Exercise description: Each line in the records below, from the one that contains "left hip: (297, 289, 11)" to the one that contains "left knee: (350, 323, 3)", should be reproduced exactly, the first and last included.

----------

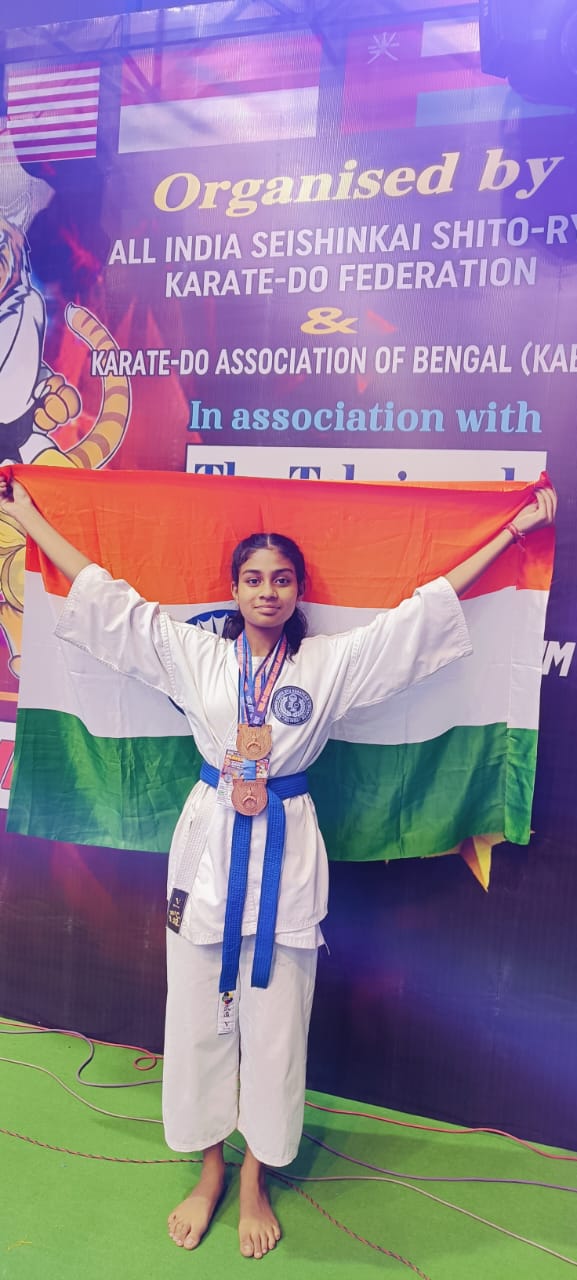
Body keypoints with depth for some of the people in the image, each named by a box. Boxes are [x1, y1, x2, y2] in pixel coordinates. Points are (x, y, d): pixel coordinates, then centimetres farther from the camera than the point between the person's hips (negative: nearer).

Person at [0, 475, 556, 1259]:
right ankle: (209, 1170, 37)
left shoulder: (334, 661, -3)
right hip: (209, 842, 1)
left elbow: (430, 606, -1)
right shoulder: (193, 653, 0)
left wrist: (513, 530, 1)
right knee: (199, 1014, 12)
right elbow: (103, 594, 5)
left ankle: (255, 1180, 36)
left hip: (285, 851, -1)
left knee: (273, 1021, 11)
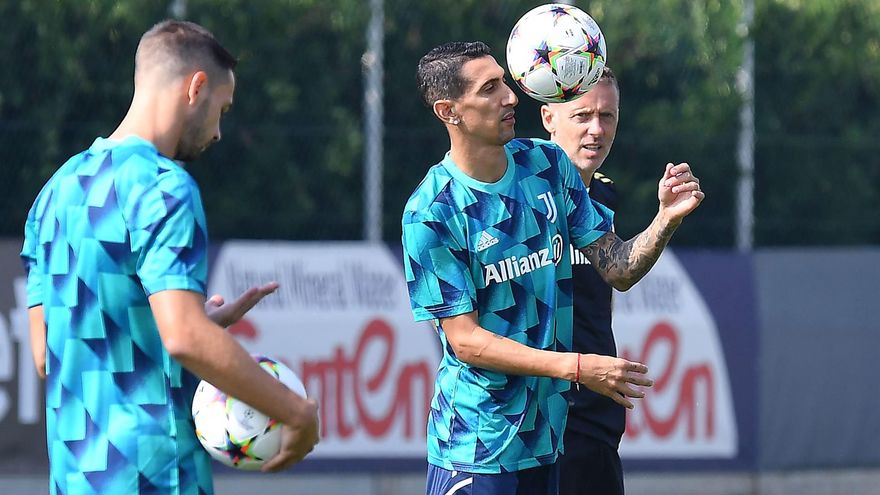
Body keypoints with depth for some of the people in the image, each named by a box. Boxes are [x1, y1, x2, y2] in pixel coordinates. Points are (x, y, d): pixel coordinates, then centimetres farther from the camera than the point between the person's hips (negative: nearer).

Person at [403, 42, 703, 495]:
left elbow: (618, 269, 7)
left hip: (547, 435, 5)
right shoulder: (430, 214, -14)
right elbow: (465, 341, -16)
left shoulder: (547, 164, 3)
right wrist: (576, 368, -24)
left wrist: (667, 219, -13)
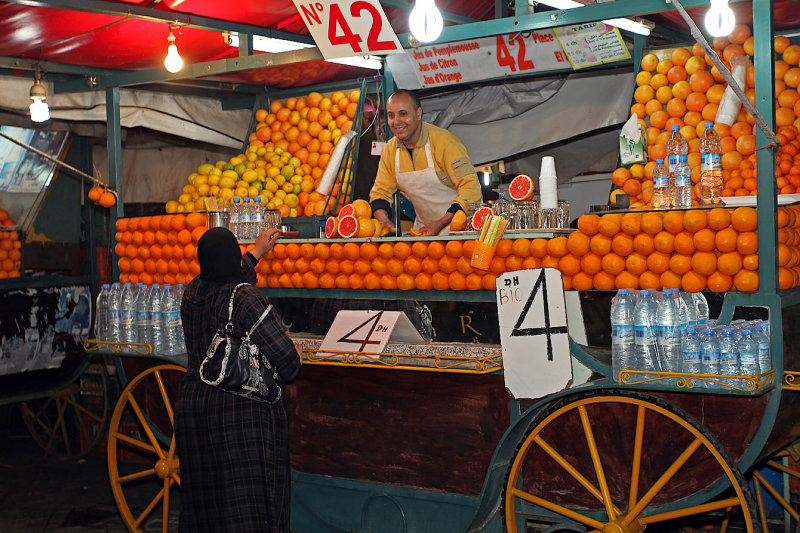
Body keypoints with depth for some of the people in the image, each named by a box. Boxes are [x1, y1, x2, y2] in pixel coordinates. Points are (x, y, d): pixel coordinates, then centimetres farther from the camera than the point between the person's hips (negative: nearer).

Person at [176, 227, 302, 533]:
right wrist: (296, 358, 6)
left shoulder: (192, 294, 6)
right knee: (247, 505, -1)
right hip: (244, 412, -7)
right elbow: (285, 360, -18)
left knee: (205, 499, 15)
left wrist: (258, 251, 43)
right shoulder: (247, 300, -16)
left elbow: (224, 280, 30)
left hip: (192, 405, 7)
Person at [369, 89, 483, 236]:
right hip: (423, 230, 6)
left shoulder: (444, 141, -14)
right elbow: (380, 192, 12)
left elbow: (471, 189, -18)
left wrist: (441, 223, -26)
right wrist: (383, 220, -11)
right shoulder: (389, 150, 5)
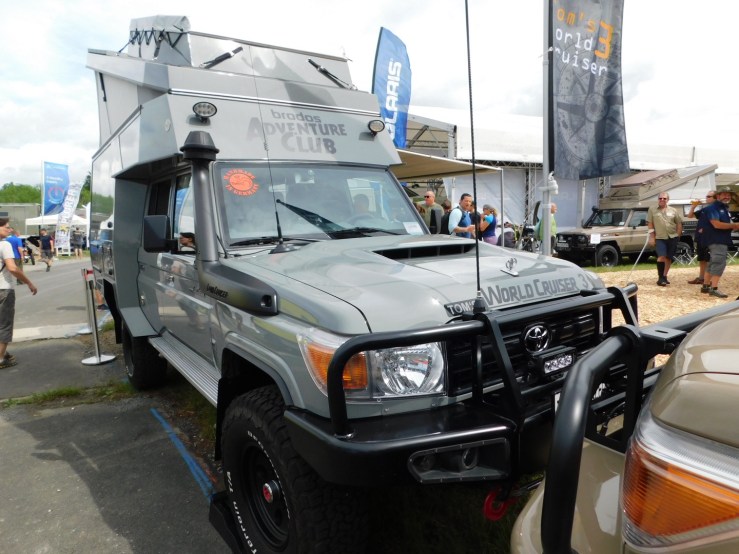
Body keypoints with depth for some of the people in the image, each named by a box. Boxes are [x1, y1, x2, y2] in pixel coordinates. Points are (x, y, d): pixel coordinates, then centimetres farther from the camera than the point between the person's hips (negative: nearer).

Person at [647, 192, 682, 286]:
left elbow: (679, 224, 10)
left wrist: (678, 236, 2)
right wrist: (652, 237, -5)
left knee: (668, 258, 7)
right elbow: (650, 224, 0)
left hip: (672, 237, 3)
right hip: (659, 238, -3)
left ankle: (664, 276, 20)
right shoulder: (652, 209, 2)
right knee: (661, 257, -15)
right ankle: (660, 278, -7)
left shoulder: (673, 210, 7)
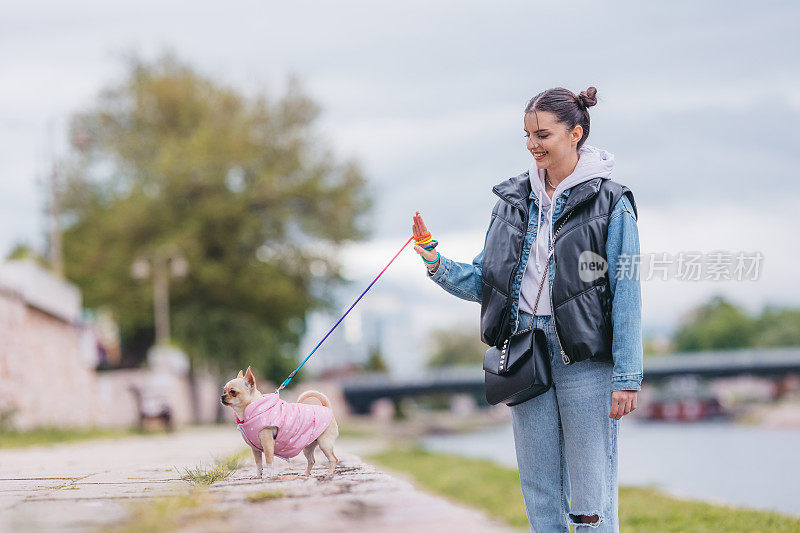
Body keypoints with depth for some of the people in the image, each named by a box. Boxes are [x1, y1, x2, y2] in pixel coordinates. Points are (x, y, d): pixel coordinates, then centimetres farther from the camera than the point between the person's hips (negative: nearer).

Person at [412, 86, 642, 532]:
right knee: (540, 495, 10)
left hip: (585, 359, -5)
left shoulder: (610, 203, -4)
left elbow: (626, 294, -6)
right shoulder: (515, 199, 11)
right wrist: (438, 265, -5)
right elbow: (486, 279, 14)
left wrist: (627, 377, -11)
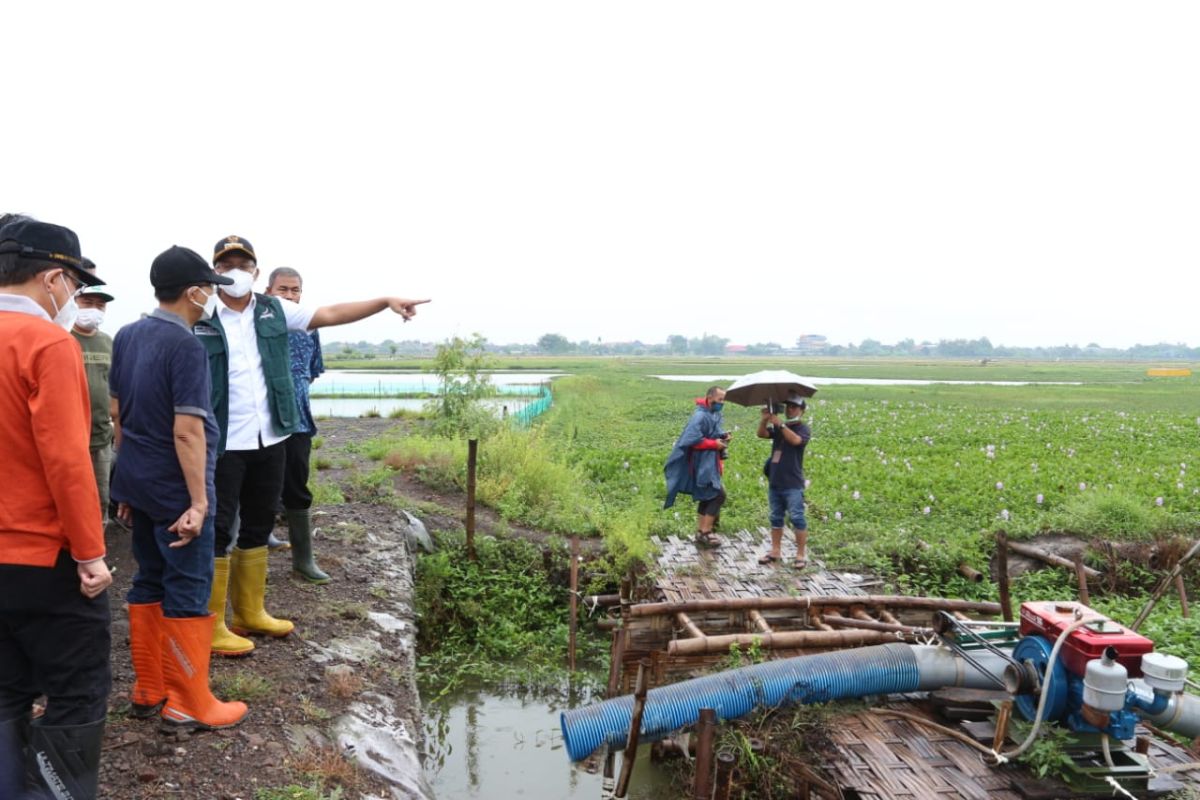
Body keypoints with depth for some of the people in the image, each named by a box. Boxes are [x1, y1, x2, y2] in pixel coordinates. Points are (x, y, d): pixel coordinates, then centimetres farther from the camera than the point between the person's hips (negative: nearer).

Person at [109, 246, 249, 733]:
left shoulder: (127, 336, 8)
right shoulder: (186, 346, -18)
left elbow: (117, 411, 15)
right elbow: (187, 430, -23)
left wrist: (127, 478, 21)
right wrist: (199, 500, -20)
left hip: (138, 483, 8)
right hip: (176, 489, -8)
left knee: (148, 585, 16)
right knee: (187, 594, 1)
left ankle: (147, 691, 26)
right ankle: (189, 705, 10)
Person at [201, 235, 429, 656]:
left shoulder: (273, 311, 6)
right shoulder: (198, 319, -7)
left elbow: (329, 314, 4)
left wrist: (386, 301, -3)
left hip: (269, 441, 6)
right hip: (222, 445, -5)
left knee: (258, 528, 15)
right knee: (217, 531, 1)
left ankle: (250, 612, 30)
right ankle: (211, 625, 12)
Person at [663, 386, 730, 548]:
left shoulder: (715, 415, 11)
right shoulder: (700, 416, -19)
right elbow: (692, 439, -27)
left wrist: (723, 438, 0)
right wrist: (714, 444, -21)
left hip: (710, 463, 10)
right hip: (702, 464, -10)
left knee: (706, 498, 14)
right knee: (718, 495, -11)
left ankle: (700, 534, 22)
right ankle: (705, 533, -4)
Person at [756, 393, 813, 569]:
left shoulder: (803, 429, -4)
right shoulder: (777, 428, 13)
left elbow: (795, 440, -25)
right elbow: (761, 434, -3)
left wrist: (780, 424, -29)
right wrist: (764, 419, -19)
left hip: (793, 485, -6)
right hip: (774, 482, 6)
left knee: (797, 518, -6)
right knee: (776, 518, 12)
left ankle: (801, 554, 0)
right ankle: (775, 551, 21)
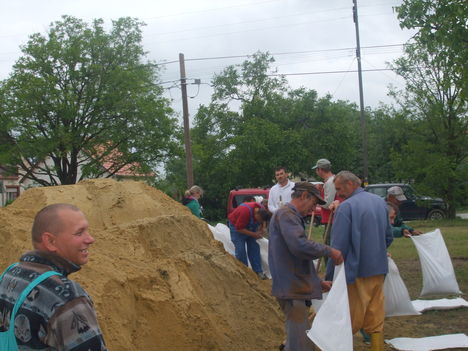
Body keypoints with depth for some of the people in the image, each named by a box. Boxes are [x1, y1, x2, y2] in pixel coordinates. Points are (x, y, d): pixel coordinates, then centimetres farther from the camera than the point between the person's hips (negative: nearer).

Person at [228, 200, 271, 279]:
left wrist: (262, 228, -14)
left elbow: (263, 221, 5)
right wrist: (254, 234, -30)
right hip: (236, 226, -6)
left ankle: (258, 271, 5)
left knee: (254, 248, 0)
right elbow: (239, 228, -31)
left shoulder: (262, 210, -19)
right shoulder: (245, 212, -40)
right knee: (240, 250, -10)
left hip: (250, 227, 6)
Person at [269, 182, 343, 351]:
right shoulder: (286, 214, -11)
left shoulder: (292, 216, 23)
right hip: (292, 290, -11)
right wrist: (329, 251, -14)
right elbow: (300, 245, -26)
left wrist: (318, 282, 25)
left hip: (297, 289, 11)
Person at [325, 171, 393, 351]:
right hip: (379, 269, 6)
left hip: (356, 272, -6)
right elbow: (388, 237, 16)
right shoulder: (380, 202, 7)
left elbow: (338, 247, -16)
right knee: (376, 320, 13)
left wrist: (329, 276, -9)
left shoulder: (346, 207, -15)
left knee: (350, 323, 3)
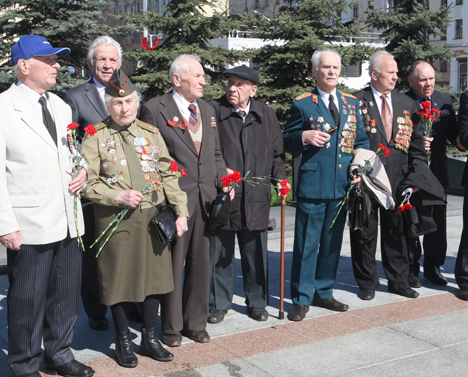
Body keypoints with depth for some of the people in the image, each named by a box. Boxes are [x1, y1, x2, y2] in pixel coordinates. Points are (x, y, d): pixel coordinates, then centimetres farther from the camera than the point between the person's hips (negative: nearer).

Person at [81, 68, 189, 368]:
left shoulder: (151, 133, 9)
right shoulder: (96, 138, -2)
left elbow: (168, 175, 8)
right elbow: (88, 183, -5)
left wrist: (181, 212, -1)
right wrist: (117, 197, -18)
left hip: (153, 218, 4)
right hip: (116, 221, -3)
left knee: (154, 276, 10)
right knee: (120, 280, 6)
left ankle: (150, 338, 26)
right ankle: (123, 341, 24)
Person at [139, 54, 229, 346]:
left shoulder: (208, 110, 15)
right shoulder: (155, 109, -5)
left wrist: (224, 180, 3)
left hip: (206, 198, 6)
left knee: (201, 263, 12)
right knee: (173, 264, 4)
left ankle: (196, 323, 27)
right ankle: (172, 327, 19)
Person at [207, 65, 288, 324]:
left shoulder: (266, 115, 8)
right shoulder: (213, 111, -2)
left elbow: (276, 152, 15)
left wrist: (279, 177, 3)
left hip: (256, 197, 2)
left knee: (255, 253, 11)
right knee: (219, 253, 6)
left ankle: (257, 302, 27)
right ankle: (218, 304, 22)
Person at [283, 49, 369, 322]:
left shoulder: (351, 103, 12)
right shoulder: (302, 104, -1)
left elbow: (362, 140, 17)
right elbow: (287, 140, 3)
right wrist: (304, 137, -18)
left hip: (342, 185, 5)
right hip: (312, 184, -5)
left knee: (332, 242, 14)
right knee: (307, 243, 0)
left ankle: (324, 292, 28)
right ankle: (302, 298, 11)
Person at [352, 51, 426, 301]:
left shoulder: (407, 104, 11)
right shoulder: (356, 102, -4)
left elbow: (416, 144, 11)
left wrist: (418, 175, 1)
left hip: (398, 180, 4)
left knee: (396, 231, 12)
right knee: (365, 233, 6)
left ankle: (398, 281, 26)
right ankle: (367, 283, 19)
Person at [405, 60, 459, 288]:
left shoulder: (445, 101, 7)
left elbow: (453, 133, 10)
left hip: (437, 172, 4)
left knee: (437, 222, 12)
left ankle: (433, 268, 27)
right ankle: (411, 269, 20)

----------

Response to the task:
left hip: (297, 289, 11)
Person at [325, 171, 393, 351]:
right hip: (379, 269, 6)
left hip: (356, 272, -6)
right elbow: (388, 237, 16)
right shoulder: (380, 202, 7)
left elbow: (338, 247, -16)
right knee: (376, 320, 13)
left wrist: (329, 276, -9)
left shoulder: (346, 207, -15)
left knee: (350, 323, 3)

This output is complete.